> **WHAT YOU NEED TO DO**
In the talk below on big data, machine learning, and AI at the SEC, what was the score when AlphaGo beat an 18-time world champion at Go in 2016?

> **TEXT BLOCK**

%%

SEC’s Acting Chief Economist Discusses Role of Big Data, Machine Learning, and AI in Assessing Risk

This is the first time that I have addressed the emergence of AI in one of my talks. But I have spoken previously on the two core elements that are allowing the world to wonder about its future: big data and machine learning.[1] Like many of your institutions, the Commission has made recent and rapid advancements with analytic programs that harness the power of big data. They are driving our surveillance programs and allowing innovations in our market risk assessment initiatives. And the thoughts I’m about to share reflect my view on the promises – and also the limitations – of machine learning, big data, and AI in market regulation. In addition, the views that I express today are my own and do not necessarily reflect the views of the Commission or its staff. [2]

Perhaps a good place to begin is with a brief summary of where we were, at the Commission, 2 years ago. I remember well, because it was then that I was invited to give a talk at Columbia University on the role of machine learning at the SEC. I accepted the invitation with perhaps less forethought than I should have had. I say this because I soon found myself googling the definition of machine learning. And the answers that Google returned—and I say answers in plural, because there seem to be many ways to define it—became the first slide of that presentation.[3]

The Science of Machine Learning and the Rise of Artificial Intelligence

Most definitions of machine learning begin with the premise that machines can somehow learn. And the central tenets of machine learning, and the artificial intelligence it implies, have been around for more than a half a century. Perhaps the best known, early application was in 1959, when Arthur Samuel, an IBM scientist, published a solution to the game of checkers. For the first time, a computer could play checkers against a human and win.[4] This is now also possible with the board game “Go,” which has been around for 2,500 years and is purported to be more complicated and strategic than Chess. Twenty years ago, it was widely believed that a computer could never defeat a human in a game of “Go.” This belief was shattered in 2016, when AlphaGo, a computer program, took down an 18-time world champion in a best-of-seven match.[5] The score:  4 to 1.

%%

> **DATA BLOCK**

%%

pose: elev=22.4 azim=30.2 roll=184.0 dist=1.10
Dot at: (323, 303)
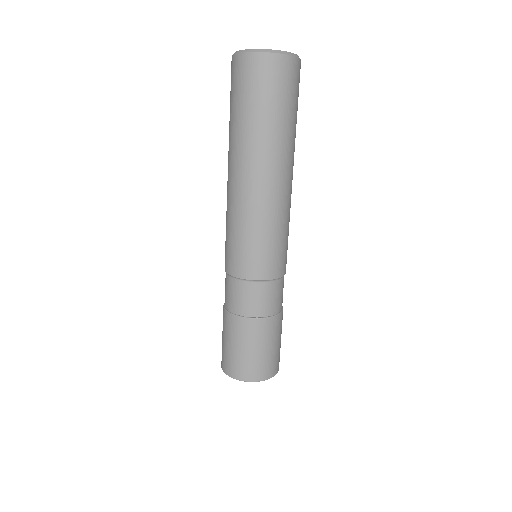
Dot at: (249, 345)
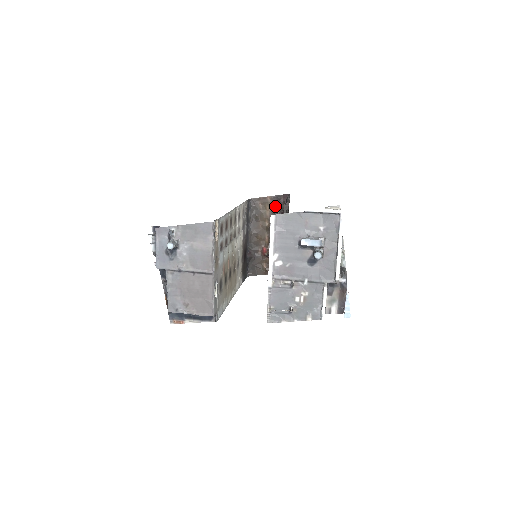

%%

> **RESULT FOR THIS TASK**
The score was 4 to 1.